Raquel Sambade está há mais de 10 anos em Serralves como educadora e afirma que mais de 97% do seu trabalho na última década foi dedicado aquela instituição. “É evidente que há uma responsabilidade, mais que não seja ética. Se isto não é uma situação de falsos recibos verdes, então não sei o que é.”
A resposta dos responsáveis às reuniões pontuais ficou das suas expetativas. “Foi-nos dito que não está definida uma estratégia para a serviço educativo se adequar a esta nova normalidade.
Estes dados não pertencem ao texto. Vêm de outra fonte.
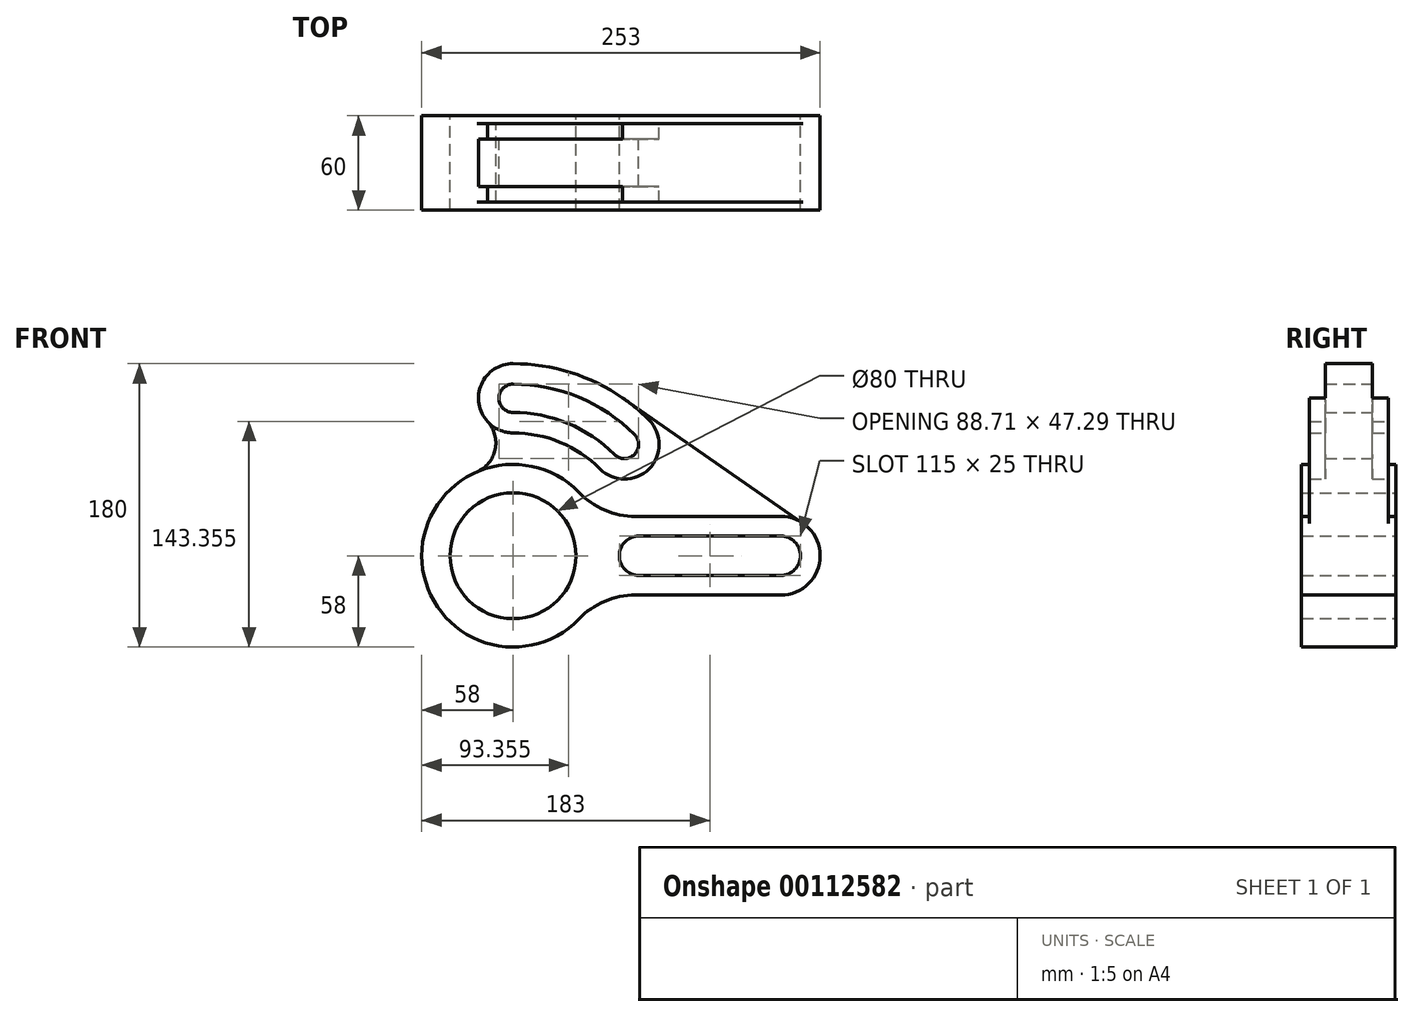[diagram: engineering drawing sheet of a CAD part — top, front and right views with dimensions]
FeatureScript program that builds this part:
annotation { "Feature Type Name" : "Feature", "Feature Type Description" : "" }
export const myFeature = defineFeature(function(context is Context, id is Id, definition is map)
    precondition{}
    {
        {
            var Q0;
            Q0=qCreatedBy(makeId("Front.planeOp"),FACE);
            var sketch = newSketch(context, id + "F0", { "sketchPlane" : qUnion([Q0])});
            skCircle(sketch, "E0", {"center": v(0, 0) * mm, "radius": 40 * mm});
            skLineSegment(sketch, "E1", {"start": v(80, 0) * mm, "end": v(170, 0) * mm, "construction": true});
            skArc(sketch, "E2.0.startCap", {"start": v(80, -12.5) * mm, "mid": v(67.5, 0) * mm, "end": v(80, 12.5) * mm});
            skArc(sketch, "E2.0.endCap", {"start": v(170, 12.5) * mm, "mid": v(182.5, 0) * mm, "end": v(170, -12.5) * mm});
            skLineSegment(sketch, "E2.0.left", {"start": v(80, 12.5) * mm, "end": v(170, 12.5) * mm});
            skLineSegment(sketch, "E2.0.right", {"start": v(80, -12.5) * mm, "end": v(170, -12.5) * mm});
            skArc(sketch, "E3", {"start": v(0, 100) * mm, "mid": v(38.27, 92.39) * mm, "end": v(70.71, 70.71) * mm, "construction": true});
            skLineSegment(sketch, "E4", {"start": v(80, 32.17) * mm, "end": v(80, -75.88) * mm, "construction": true});
            skArc(sketch, "E5.0.startCap", {"start": v(0, 78) * mm, "mid": v(-22, 100) * mm, "end": v(0, 122) * mm});
            skArc(sketch, "E5.0.endCap", {"start": v(86.27, 86.27) * mm, "mid": v(86.27, 55.15) * mm, "end": v(55.15, 55.15) * mm});
            skArc(sketch, "E5.0.left", {"start": v(0, 122) * mm, "mid": v(46.69, 112.71) * mm, "end": v(86.27, 86.27) * mm});
            skArc(sketch, "E5.0.right", {"start": v(0, 78) * mm, "mid": v(29.85, 72.06) * mm, "end": v(55.15, 55.15) * mm});
            skArc(sketch, "E6", {"start": v(41.73, 40.28) * mm, "mid": v(-58, 0) * mm, "end": v(41.73, -40.28) * mm});
            skArc(sketch, "E7.0", {"start": v(0, 91) * mm, "mid": v(34.82, 84.07) * mm, "end": v(64.35, 64.35) * mm});
            skArc(sketch, "E7.1", {"start": v(0, 91) * mm, "mid": v(-9, 100) * mm, "end": v(0, 109) * mm});
            skArc(sketch, "E7.2", {"start": v(0, 109) * mm, "mid": v(41.71, 100.7) * mm, "end": v(77.07, 77.07) * mm});
            skArc(sketch, "E7.3", {"start": v(77.07, 77.07) * mm, "mid": v(77.07, 64.35) * mm, "end": v(64.35, 64.35) * mm});
            skLineSegment(sketch, "E8", {"start": v(77.71, -25) * mm, "end": v(170, -25) * mm});
            skLineSegment(sketch, "E9", {"start": v(77.71, 25) * mm, "end": v(170, 25) * mm});
            skArc(sketch, "E10", {"start": v(170, -25) * mm, "mid": v(195, 0) * mm, "end": v(170, 25) * mm});
            skArc(sketch, "E11", {"start": v(-23, 53.24) * mm, "mid": v(-11.38, 67.43) * mm, "end": v(-16.2, 85.12) * mm});
            skLineSegment(sketch, "E12", {"start": v(69.61, 100.2) * mm, "end": v(184.26, 20.53) * mm});
            skPoint(sketch, "E13.visualSharp", {"position": v(52.34, -25) * mm});
            skArc(sketch, "E13.filletArc", {"start": v(77.71, -25) * mm, "mid": v(58.17, -28.98) * mm, "end": v(41.73, -40.28) * mm});
            skPoint(sketch, "E14.visualSharp", {"position": v(52.34, 25) * mm});
            skArc(sketch, "E14.filletArc", {"start": v(41.73, 40.28) * mm, "mid": v(58.17, 28.98) * mm, "end": v(77.71, 25) * mm});
            skLineSegment(sketch, "E15", {"start": v(0, 0) * mm, "end": v(0, 152.57) * mm, "construction": true});
            skLineSegment(sketch, "E16", {"start": v(0, 0) * mm, "end": v(104.14, 104.14) * mm, "construction": true});
            skSolve(sketch);
        }
        {
            var Q0;
            {var subQ2=sQuery(id+"F0.wireOp",EDGE,"E5.0.endCap");Q0=makeQuery(id+"F0.imprint","IMPRINT",FACE,{"disambiguationData":[TD([[makeQuery(id+"F0.imprint","IMPRINT",EDGE,{"derivedFrom":subQ2}),1.0]])]});}
            extrude(context, id + "F1", {"entities" : qUnion([Q0]), "depth" : 30 * mm, "symmetric" : true});
        }
        {
            var Q0;
            Q0=makeQuery(id+"F0.imprint","IMPRINT",FACE,{"disambiguationData":[TD([[makeQuery(id+"F0.imprint","IMPRINT",EDGE,{"derivedFrom":sQuery(id+"F0.wireOp",EDGE,"E0")}),-1.0]])]});
            extrude(context, id + "F2", {"entities" : qUnion([Q0]), "operationType" : NewBodyOperationType.ADD, "depth" : 60 * mm, "symmetric" : true});
        }
        {
            var Q0;
            {var subQ4=sQuery(id+"F0.wireOp",EDGE,"E5.0.endCap");Q0=makeQuery(id+"F0.imprint","IMPRINT",FACE,{"disambiguationData":[TD([[makeQuery(id+"F0.imprint","IMPRINT",EDGE,{"derivedFrom":subQ4}),-1.0]])]});}
            extrude(context, id + "F3", {"entities" : qUnion([Q0]), "operationType" : NewBodyOperationType.ADD, "depth" : 50 * mm, "symmetric" : true});
        }
        {
            var Q0;
            {var subQ4=sQuery(id+"F0.wireOp",EDGE,"E5.0.endCap");Q0=makeQuery(id+"F0.imprint","IMPRINT",FACE,{"disambiguationData":[TD([[makeQuery(id+"F0.imprint","IMPRINT",EDGE,{"derivedFrom":subQ4}),-1.0]])]});}
            extrude(context, id + "F4", {"entities" : qUnion([Q0]), "operationType" : NewBodyOperationType.ADD, "depth" : 50 * mm, "symmetric" : true});
        }
    });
Ora, temos consciência que o nosso maior público são as escolas e elas não vão voltar a estar presentes no próximo ano letivo, por isso há que trabalhar em alternativas à distância.”
Para a educadora existem muito modelos que poderiam ser adotados e copiados de outras instituições. “Tal como alguns museus, devemos aproveitar este momento para alterar a estratégia do serviço educativo.” Raquel é também professora numa escola e isso não lhe permitiu obter o apoio de segurança social. “Serralves foi informada sobre o impacto que isto tinha e até agora propôs serviços pontuais a alguns colegas em condições também elas precárias.”
A ausência de resposta por parte da fundação fê-la sair esta segunda-feira à rua. “Há que perceber o nível a formação académica e experiência profissional desta equipa, que é muito significativo, por isso, é ainda mais grave e mais triste sermos tratados como substituíveis, invisíveis e dispensáveis.” Com a tristeza na voz, Raquel lamenta a situação, que apesar de não ser nova, ganhou outro peso em tempos de pandemia. “Fiz muitas escolhas, abri mão de muitas outras coisas e ao fim de 10 anos não vejo nenhum reconhecimento.”